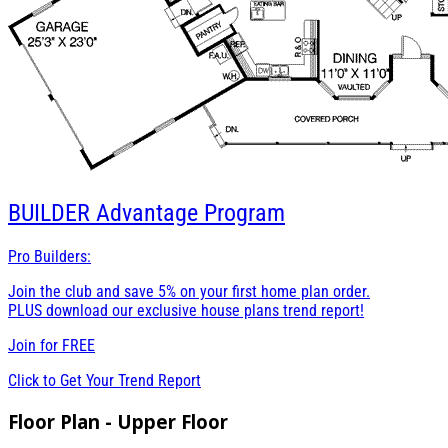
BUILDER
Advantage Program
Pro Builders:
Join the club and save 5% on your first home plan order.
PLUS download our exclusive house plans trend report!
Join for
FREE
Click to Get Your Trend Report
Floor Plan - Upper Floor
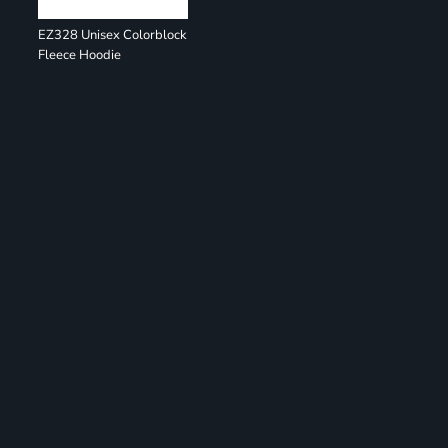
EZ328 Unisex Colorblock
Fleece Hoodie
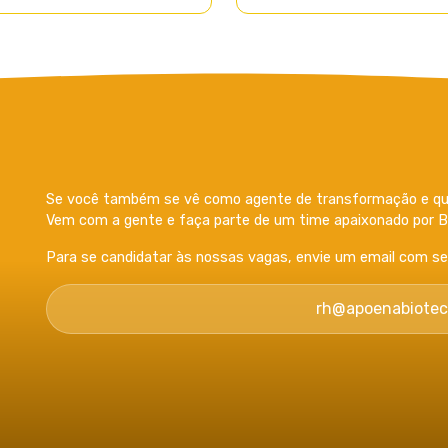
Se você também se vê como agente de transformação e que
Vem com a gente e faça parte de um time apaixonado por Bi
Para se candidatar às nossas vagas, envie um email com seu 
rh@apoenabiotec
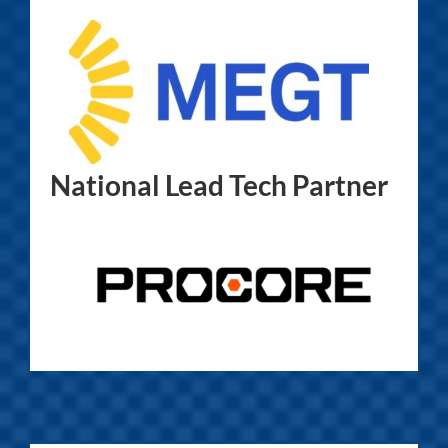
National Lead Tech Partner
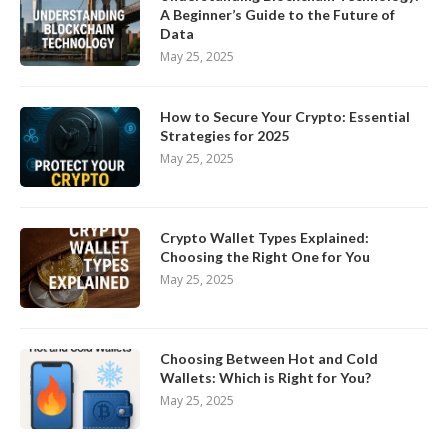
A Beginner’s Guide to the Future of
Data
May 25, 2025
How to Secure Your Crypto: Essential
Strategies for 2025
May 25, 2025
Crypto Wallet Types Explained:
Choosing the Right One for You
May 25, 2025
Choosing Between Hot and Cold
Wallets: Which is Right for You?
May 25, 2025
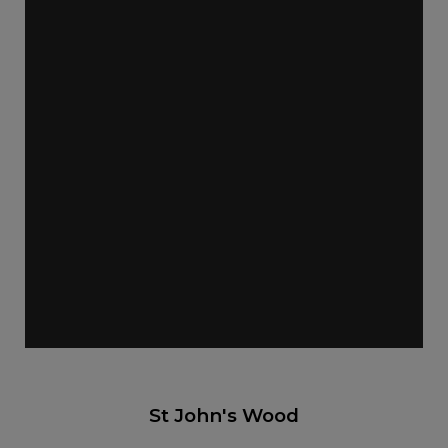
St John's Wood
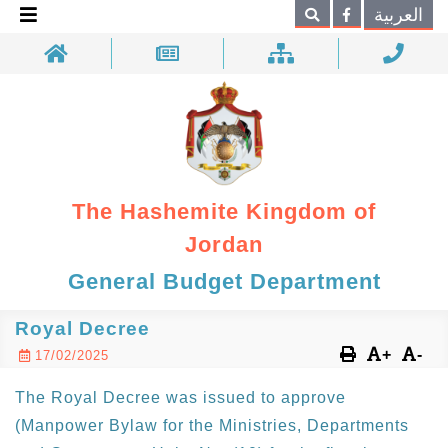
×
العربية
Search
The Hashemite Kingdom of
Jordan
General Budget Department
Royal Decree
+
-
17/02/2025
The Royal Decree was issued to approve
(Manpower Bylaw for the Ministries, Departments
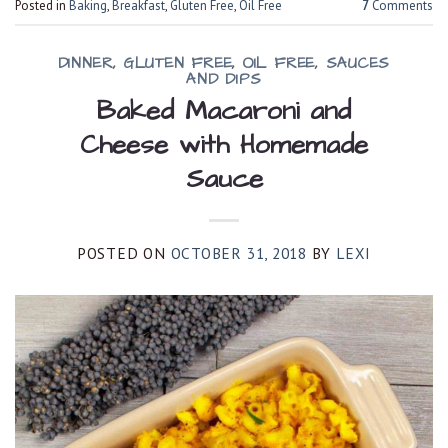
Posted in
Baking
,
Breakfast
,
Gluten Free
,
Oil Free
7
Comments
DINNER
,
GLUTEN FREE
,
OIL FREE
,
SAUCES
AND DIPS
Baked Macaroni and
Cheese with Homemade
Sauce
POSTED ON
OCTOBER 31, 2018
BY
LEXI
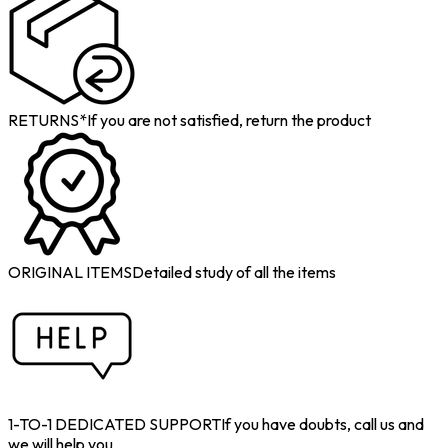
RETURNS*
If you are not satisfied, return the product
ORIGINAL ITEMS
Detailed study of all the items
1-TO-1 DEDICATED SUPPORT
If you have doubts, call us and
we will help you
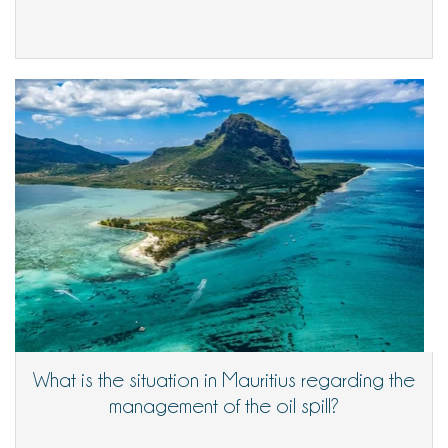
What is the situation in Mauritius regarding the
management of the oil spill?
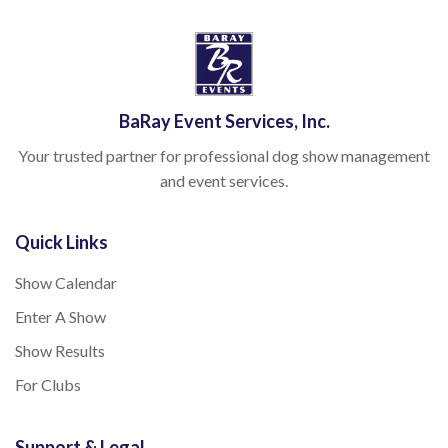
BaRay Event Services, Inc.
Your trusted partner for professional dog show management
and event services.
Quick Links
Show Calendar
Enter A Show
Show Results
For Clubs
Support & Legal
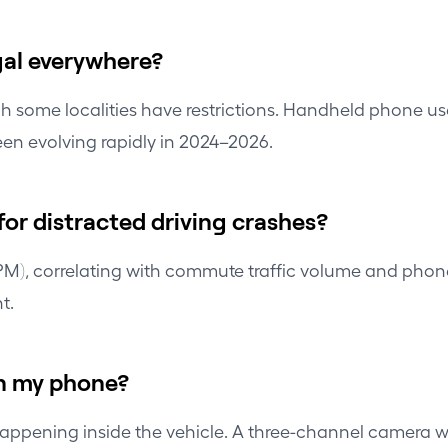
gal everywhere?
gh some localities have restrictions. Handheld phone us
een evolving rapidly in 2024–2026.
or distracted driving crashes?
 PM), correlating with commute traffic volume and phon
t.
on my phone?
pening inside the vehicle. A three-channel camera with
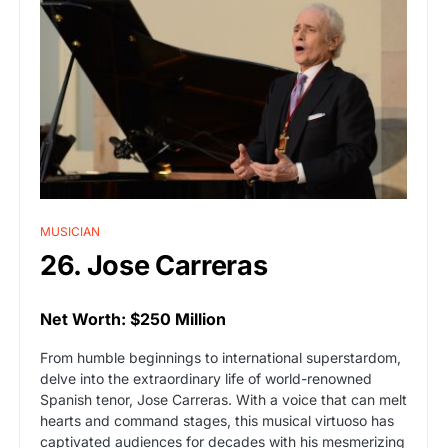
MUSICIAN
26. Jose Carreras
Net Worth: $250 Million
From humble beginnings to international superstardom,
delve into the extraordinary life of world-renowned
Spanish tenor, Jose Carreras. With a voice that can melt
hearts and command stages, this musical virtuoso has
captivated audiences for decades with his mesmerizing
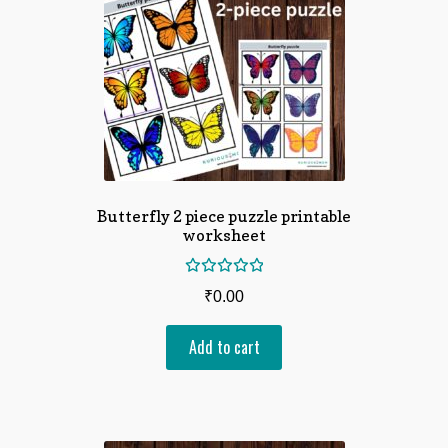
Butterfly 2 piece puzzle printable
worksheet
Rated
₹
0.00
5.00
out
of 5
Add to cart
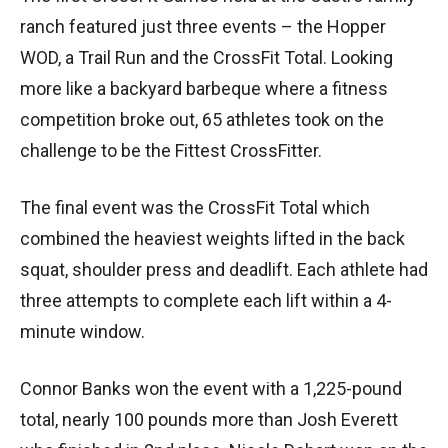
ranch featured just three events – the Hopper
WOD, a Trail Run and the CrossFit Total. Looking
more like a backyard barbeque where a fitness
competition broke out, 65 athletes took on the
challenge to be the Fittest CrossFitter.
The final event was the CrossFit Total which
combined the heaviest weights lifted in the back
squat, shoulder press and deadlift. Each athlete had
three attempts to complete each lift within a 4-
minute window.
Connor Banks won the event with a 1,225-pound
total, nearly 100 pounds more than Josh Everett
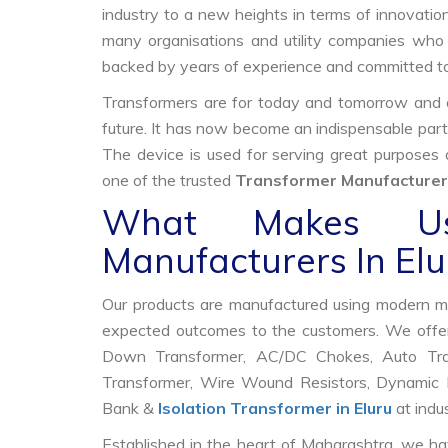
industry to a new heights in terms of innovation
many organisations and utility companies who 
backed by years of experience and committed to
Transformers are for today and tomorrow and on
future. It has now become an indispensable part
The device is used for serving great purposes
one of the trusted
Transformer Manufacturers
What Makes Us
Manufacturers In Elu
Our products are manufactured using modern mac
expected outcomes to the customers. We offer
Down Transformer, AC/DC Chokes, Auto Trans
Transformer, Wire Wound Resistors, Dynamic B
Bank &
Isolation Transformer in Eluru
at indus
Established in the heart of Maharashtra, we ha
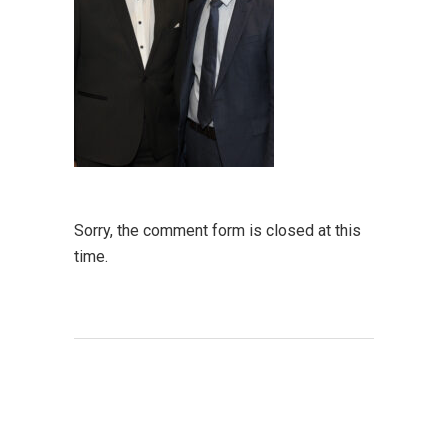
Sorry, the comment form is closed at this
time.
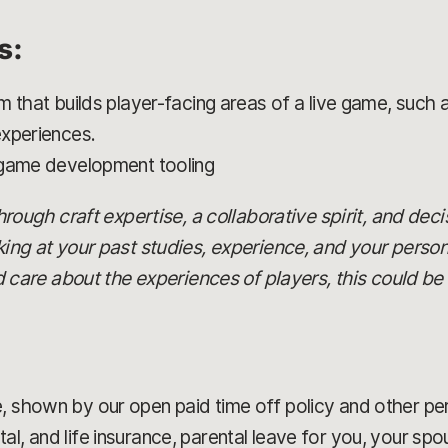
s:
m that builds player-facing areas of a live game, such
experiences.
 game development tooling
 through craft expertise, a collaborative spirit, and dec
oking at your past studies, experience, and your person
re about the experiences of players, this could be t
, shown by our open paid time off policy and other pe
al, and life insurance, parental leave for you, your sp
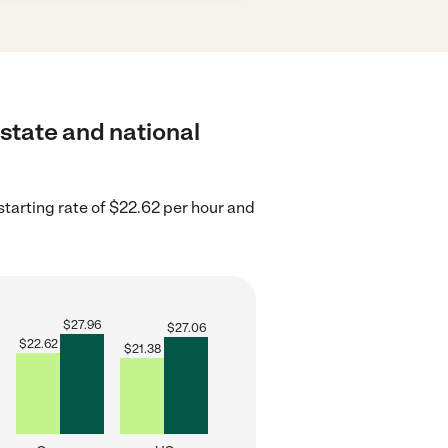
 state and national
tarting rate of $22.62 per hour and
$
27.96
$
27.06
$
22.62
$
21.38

===

Output all the text in the listing, keeping every line unchanged and in its original order. Leave out the picture lines.

### Answer below
BUILDER
Advantage Program
Pro Builders:
Join the club and save 5% on your first home plan order.
PLUS download our exclusive house plans trend report!
Join for
FREE
Click to Get Your Trend Report
Floor Plan - Upper Floor
EZ328 Unisex Colorblock
Fleece Hoodie
Se você também se vê como agente de transformação e que
Vem com a gente e faça parte de um time apaixonado por Bi
Para se candidatar às nossas vagas, envie um email com seu 
rh@apoenabiotec
National Lead Tech Partner
A Beginner’s Guide to the Future of
Data
May 25, 2025
How to Secure Your Crypto: Essential
Strategies for 2025
May 25, 2025
Crypto Wallet Types Explained:
Choosing the Right One for You
May 25, 2025
Choosing Between Hot and Cold
Wallets: Which is Right for You?
May 25, 2025
St John's Wood
×
العربية
Search
The Hashemite Kingdom of
Jordan
General Budget Department
Royal Decree
+
-
17/02/2025
The Royal Decree was issued to approve
(Manpower Bylaw for the Ministries, Departments
Posted in
Baking
,
Breakfast
,
Gluten Free
,
Oil Free
7
Comments
DINNER
,
GLUTEN FREE
,
OIL FREE
,
SAUCES
AND DIPS
Baked Macaroni and
Cheese with Homemade
Sauce
POSTED ON
OCTOBER 31, 2018
BY
LEXI
RETURNS*
If you are not satisfied, return the product
ORIGINAL ITEMS
Detailed study of all the items
1-TO-1 DEDICATED SUPPORT
If you have doubts, call us and
we will help you
What is the situation in Mauritius regarding the
management of the oil spill?
BaRay Event Services, Inc.
Your trusted partner for professional dog show management
and event services.
Quick Links
Show Calendar
Enter A Show
Show Results
For Clubs
Support & Legal
gal everywhere?
gh some localities have restrictions. Handheld phone us
een evolving rapidly in 2024–2026.
or distracted driving crashes?
 PM), correlating with commute traffic volume and phon
t.
on my phone?
pening inside the vehicle. A three-channel camera with
MUSICIAN
26. Jose Carreras
Net Worth: $250 Million
From humble beginnings to international superstardom,
delve into the extraordinary life of world-renowned
Spanish tenor, Jose Carreras. With a voice that can melt
hearts and command stages, this musical virtuoso has
captivated audiences for decades with his mesmerizing
Butterfly 2 piece puzzle printable
worksheet
Rated
₹
0.00
5.00
out
of 5
Add to cart
ranch featured just three events – the Hopper
WOD, a Trail Run and the CrossFit Total. Looking
more like a backyard barbeque where a fitness
competition broke out, 65 athletes took on the
challenge to be the Fittest CrossFitter.
The final event was the CrossFit Total which
combined the heaviest weights lifted in the back
squat, shoulder press and deadlift. Each athlete had
three attempts to complete each lift within a 4-
minute window.
Connor Banks won the event with a 1,225-pound
total, nearly 100 pounds more than Josh Everett
industry to a new heights in terms of innovation
many organisations and utility companies who 
backed by years of experience and committed to
Transformers are for today and tomorrow and on
future. It has now become an indispensable part
The device is used for serving great purposes
one of the trusted
Transformer Manufacturers
What Makes Us
Manufacturers In Elu
Our products are manufactured using modern mac
expected outcomes to the customers. We offer
Down Transformer, AC/DC Chokes, Auto Trans
Transformer, Wire Wound Resistors, Dynamic B
Bank &
Isolation Transformer in Eluru
at indus
Established in the heart of Maharashtra, we ha
Sorry, the comment form is closed at this
time.
s:
m that builds player-facing areas of a live game, such
experiences.
 game development tooling
 through craft expertise, a collaborative spirit, and dec
oking at your past studies, experience, and your person
re about the experiences of players, this could be t
, shown by our open paid time off policy and other pe
al, and life insurance, parental leave for you, your sp
 state and national
tarting rate of $22.62 per hour and
$
27.96
$
27.06
$
22.62
$
21.38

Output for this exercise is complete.